--- EXTRACTED INFORMATION Enclosed Below ---

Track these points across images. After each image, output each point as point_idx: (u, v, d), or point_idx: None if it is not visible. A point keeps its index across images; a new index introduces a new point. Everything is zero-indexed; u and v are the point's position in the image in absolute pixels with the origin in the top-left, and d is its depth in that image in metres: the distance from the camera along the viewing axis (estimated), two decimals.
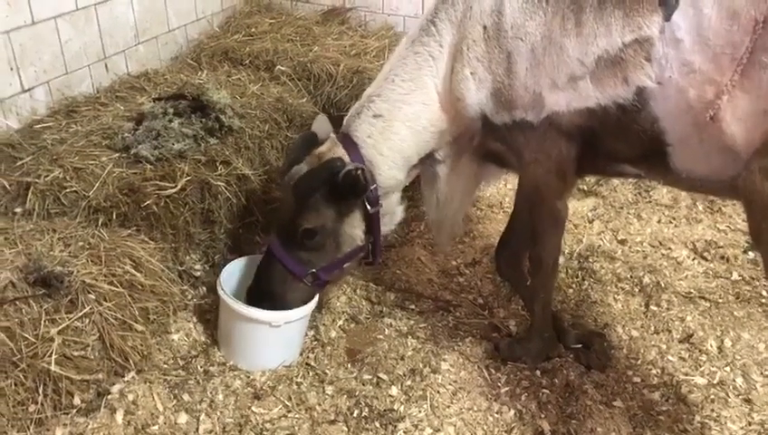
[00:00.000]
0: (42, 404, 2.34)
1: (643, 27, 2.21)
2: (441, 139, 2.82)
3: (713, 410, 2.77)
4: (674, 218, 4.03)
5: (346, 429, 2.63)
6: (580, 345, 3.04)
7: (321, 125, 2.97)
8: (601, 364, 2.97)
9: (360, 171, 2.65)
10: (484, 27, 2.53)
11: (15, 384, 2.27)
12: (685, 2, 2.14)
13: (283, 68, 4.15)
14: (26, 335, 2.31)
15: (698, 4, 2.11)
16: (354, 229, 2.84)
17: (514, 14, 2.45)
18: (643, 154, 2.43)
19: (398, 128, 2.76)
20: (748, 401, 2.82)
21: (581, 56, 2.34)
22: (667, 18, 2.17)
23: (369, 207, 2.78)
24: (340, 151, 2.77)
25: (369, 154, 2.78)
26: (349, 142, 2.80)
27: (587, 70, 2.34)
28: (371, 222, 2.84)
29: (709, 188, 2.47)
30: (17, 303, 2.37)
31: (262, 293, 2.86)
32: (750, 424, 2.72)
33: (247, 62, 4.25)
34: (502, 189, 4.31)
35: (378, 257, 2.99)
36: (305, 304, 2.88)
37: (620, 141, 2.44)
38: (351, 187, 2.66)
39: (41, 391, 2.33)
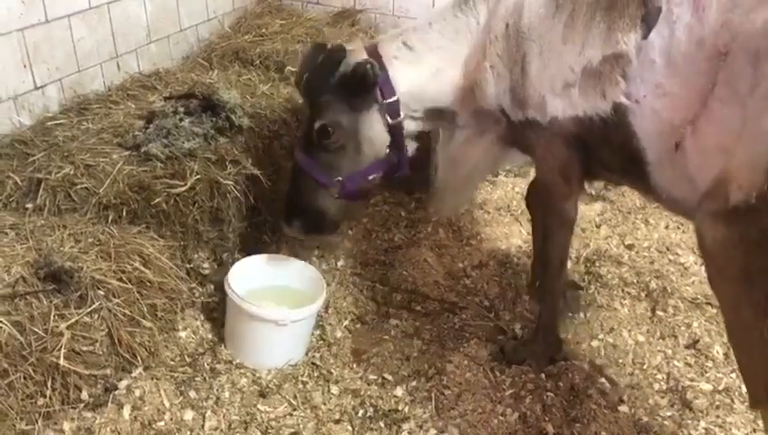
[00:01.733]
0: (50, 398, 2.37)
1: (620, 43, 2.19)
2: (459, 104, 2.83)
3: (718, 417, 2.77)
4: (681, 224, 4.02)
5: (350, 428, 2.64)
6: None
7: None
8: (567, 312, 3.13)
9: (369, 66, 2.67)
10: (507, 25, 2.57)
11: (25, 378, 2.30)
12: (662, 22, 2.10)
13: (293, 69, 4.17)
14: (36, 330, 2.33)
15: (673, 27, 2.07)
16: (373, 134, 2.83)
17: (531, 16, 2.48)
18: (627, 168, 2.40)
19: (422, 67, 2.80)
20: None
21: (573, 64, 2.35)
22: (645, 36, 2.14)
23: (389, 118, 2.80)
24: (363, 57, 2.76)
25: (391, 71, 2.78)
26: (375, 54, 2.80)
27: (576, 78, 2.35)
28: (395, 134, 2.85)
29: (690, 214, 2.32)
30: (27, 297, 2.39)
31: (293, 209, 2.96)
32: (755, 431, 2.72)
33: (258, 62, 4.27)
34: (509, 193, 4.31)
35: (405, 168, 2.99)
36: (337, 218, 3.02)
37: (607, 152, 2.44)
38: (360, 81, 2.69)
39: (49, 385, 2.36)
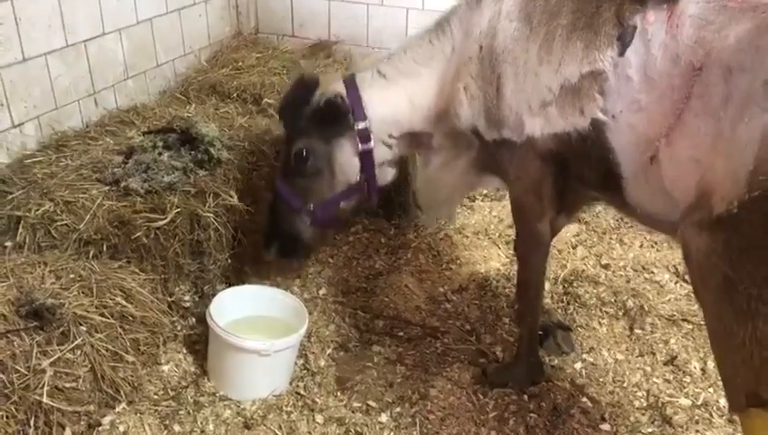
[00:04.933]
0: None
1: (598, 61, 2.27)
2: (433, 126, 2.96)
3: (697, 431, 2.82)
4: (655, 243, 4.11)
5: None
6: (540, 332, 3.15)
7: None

--- End of Enclosed EXTRACTED INFORMATION ---

Only the text of the listing above should be copied, exactly and with pictures left out.

Track these points across images. After each image, output each point as point_idx: (u, v, d), or point_idx: None if it is not visible. A point keeps its index across images; a new index introduces a new point. Everything is zero-indexed; u and v are the point's position in the image in absolute pixels with the origin in the top-left, and d is its depth in that image in metres: the distance from the camera along the viewing axis (estimated), two decimals.
[00:00.000]
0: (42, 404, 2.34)
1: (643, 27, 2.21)
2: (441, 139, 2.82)
3: (713, 410, 2.77)
4: (674, 218, 4.03)
5: (346, 429, 2.63)
6: (580, 345, 3.04)
7: (321, 125, 2.97)
8: (601, 364, 2.97)
9: (360, 171, 2.65)
10: (484, 27, 2.53)
11: (15, 384, 2.27)
12: (685, 2, 2.14)
13: (283, 68, 4.15)
14: (26, 335, 2.31)
15: (698, 4, 2.11)
16: (354, 229, 2.84)
17: (514, 14, 2.45)
18: (643, 154, 2.43)
19: (398, 128, 2.76)
20: (748, 401, 2.82)
21: (581, 56, 2.34)
22: (667, 18, 2.17)
23: (369, 207, 2.78)
24: (340, 151, 2.77)
25: (369, 154, 2.78)
26: (349, 142, 2.80)
27: (587, 70, 2.34)
28: (371, 222, 2.84)
29: (709, 188, 2.47)
30: (17, 303, 2.37)
31: (262, 293, 2.86)
32: (750, 424, 2.72)
33: (247, 62, 4.25)
34: (502, 189, 4.31)
35: (378, 257, 2.99)
36: (305, 304, 2.88)
37: (620, 141, 2.44)
38: (351, 187, 2.66)
39: (41, 391, 2.33)
[00:01.733]
0: (50, 398, 2.37)
1: (620, 43, 2.19)
2: (459, 104, 2.83)
3: (718, 417, 2.77)
4: (681, 224, 4.02)
5: (350, 428, 2.64)
6: None
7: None
8: (567, 312, 3.13)
9: (369, 66, 2.67)
10: (507, 25, 2.57)
11: (25, 378, 2.30)
12: (662, 22, 2.10)
13: (293, 69, 4.17)
14: (36, 330, 2.33)
15: (673, 27, 2.07)
16: (373, 134, 2.83)
17: (531, 16, 2.48)
18: (627, 168, 2.40)
19: (422, 67, 2.80)
20: None
21: (573, 64, 2.35)
22: (645, 36, 2.14)
23: (389, 118, 2.80)
24: (363, 57, 2.76)
25: (391, 71, 2.78)
26: (375, 54, 2.80)
27: (576, 78, 2.35)
28: (395, 134, 2.85)
29: (690, 214, 2.32)
30: (27, 297, 2.39)
31: (293, 209, 2.96)
32: (755, 431, 2.72)
33: (258, 62, 4.27)
34: (509, 193, 4.31)
35: (405, 168, 2.99)
36: (337, 218, 3.02)
37: (607, 152, 2.44)
38: (360, 81, 2.69)
39: (49, 385, 2.36)
[00:04.933]
0: None
1: (598, 61, 2.27)
2: (433, 126, 2.96)
3: (697, 431, 2.82)
4: (655, 243, 4.11)
5: None
6: (540, 332, 3.15)
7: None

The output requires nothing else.